* [Problem]: The records should be restated exactly from their first line through the line with "74. Charles K, Cannon" in it.

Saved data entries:
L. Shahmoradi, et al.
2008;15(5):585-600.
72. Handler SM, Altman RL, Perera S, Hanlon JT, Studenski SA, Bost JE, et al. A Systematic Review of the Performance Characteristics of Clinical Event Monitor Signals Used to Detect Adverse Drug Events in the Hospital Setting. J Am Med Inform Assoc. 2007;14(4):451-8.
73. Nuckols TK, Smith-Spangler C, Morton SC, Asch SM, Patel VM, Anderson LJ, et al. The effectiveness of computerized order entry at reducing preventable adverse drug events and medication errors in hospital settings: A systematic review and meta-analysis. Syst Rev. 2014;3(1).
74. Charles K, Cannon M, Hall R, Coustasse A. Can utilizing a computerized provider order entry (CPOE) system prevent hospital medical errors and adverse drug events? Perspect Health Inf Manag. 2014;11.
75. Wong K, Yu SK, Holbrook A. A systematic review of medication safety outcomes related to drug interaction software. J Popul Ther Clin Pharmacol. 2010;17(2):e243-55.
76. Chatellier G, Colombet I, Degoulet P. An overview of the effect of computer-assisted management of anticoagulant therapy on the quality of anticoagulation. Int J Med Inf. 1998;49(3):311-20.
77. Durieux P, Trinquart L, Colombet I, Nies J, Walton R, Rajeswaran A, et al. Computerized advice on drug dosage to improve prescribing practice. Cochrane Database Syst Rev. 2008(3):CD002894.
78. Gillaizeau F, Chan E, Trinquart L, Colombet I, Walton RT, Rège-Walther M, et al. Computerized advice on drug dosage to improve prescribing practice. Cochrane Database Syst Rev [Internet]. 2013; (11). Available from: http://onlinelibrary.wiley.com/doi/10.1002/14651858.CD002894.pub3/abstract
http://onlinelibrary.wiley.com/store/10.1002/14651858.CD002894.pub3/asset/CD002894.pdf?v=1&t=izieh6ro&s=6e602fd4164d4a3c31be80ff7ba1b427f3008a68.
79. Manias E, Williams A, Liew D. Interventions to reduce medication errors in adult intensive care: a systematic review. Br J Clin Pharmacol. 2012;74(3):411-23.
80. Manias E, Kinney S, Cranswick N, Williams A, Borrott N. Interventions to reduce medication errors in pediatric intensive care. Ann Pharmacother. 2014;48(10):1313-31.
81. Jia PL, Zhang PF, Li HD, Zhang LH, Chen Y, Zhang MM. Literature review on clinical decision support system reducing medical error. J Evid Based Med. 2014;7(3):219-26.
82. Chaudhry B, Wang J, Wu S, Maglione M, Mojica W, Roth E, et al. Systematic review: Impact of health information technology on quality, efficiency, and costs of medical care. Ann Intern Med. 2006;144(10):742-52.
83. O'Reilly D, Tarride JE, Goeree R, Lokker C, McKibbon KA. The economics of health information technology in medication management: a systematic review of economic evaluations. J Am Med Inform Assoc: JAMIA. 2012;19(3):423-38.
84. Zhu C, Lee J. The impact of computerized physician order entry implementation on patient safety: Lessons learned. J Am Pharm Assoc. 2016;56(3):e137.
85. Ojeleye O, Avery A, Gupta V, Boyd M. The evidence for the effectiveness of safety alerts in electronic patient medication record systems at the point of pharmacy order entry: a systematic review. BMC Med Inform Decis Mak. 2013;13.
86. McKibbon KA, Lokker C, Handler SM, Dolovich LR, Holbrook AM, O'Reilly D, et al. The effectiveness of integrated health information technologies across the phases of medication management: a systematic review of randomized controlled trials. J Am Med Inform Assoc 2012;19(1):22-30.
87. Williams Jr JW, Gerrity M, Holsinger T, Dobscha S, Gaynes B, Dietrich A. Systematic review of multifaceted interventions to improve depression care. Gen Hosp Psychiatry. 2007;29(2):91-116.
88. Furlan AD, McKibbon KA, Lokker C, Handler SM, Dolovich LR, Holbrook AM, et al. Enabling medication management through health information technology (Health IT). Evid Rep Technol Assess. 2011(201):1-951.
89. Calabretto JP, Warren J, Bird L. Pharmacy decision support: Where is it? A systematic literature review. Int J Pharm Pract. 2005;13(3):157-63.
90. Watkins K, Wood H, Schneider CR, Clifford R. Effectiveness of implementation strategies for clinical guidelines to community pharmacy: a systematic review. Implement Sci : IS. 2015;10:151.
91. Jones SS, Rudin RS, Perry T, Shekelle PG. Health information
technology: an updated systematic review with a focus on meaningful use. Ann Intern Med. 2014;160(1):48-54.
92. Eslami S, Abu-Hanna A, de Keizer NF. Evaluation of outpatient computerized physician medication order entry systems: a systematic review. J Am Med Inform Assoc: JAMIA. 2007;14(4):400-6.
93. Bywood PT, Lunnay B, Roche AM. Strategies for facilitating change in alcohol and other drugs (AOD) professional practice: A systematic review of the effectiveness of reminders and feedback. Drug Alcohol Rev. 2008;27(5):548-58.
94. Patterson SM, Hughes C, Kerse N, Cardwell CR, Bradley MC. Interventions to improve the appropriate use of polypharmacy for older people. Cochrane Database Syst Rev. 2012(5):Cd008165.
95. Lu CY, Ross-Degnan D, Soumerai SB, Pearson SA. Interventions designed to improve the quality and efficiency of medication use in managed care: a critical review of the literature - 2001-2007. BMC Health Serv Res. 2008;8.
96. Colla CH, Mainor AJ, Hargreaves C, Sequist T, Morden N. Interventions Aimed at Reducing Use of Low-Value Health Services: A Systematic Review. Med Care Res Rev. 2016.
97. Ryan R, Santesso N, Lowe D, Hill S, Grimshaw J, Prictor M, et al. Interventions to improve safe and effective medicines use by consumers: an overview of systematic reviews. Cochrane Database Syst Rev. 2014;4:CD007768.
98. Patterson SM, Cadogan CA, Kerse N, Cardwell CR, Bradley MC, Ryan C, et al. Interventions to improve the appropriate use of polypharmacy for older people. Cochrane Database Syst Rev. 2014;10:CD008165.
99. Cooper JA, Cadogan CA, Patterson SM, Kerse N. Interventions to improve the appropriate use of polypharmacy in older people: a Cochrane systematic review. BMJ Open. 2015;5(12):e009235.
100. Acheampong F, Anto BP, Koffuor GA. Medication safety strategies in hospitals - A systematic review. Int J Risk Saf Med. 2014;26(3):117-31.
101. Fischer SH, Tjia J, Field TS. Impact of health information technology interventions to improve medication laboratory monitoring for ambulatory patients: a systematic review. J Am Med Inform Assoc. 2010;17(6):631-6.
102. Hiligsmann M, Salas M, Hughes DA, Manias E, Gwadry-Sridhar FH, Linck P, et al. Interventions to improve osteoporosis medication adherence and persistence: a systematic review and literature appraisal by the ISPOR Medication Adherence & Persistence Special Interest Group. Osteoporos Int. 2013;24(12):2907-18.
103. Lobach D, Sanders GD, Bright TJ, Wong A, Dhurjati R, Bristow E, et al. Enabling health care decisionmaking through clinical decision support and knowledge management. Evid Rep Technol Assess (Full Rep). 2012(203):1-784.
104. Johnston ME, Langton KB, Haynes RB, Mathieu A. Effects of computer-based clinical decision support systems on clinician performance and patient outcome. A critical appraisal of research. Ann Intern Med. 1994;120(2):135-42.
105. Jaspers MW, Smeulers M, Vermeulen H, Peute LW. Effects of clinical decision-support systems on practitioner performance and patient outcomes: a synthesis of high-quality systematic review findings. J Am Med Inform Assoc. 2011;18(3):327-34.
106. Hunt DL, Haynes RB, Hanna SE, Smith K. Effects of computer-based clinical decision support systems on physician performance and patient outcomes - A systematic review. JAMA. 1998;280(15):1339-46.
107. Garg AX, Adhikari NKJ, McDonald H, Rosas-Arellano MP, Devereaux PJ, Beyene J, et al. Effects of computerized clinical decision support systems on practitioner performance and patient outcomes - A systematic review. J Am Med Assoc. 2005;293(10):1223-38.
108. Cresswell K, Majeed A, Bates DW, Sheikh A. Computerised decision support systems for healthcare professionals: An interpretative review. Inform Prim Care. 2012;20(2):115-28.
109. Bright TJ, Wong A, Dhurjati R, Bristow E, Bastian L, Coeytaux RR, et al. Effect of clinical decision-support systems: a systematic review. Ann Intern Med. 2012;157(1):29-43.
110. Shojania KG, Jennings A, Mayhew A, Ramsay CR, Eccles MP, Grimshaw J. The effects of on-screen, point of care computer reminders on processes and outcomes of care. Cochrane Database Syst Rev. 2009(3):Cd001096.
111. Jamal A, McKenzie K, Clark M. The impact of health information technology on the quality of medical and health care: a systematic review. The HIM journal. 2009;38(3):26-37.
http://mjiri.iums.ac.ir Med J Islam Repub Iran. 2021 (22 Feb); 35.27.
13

* [Response]:
L. Shahmoradi, et al.
2008;15(5):585-600.
72. Handler SM, Altman RL, Perera S, Hanlon JT, Studenski SA, Bost JE, et al. A Systematic Review of the Performance Characteristics of Clinical Event Monitor Signals Used to Detect Adverse Drug Events in the Hospital Setting. J Am Med Inform Assoc. 2007;14(4):451-8.
73. Nuckols TK, Smith-Spangler C, Morton SC, Asch SM, Patel VM, Anderson LJ, et al. The effectiveness of computerized order entry at reducing preventable adverse drug events and medication errors in hospital settings: A systematic review and meta-analysis. Syst Rev. 2014;3(1).
74. Charles K, Cannon M, Hall R, Coustasse A. Can utilizing a computerized provider order entry (CPOE) system prevent hospital medical errors and adverse drug events? Perspect Health Inf Manag. 2014;11.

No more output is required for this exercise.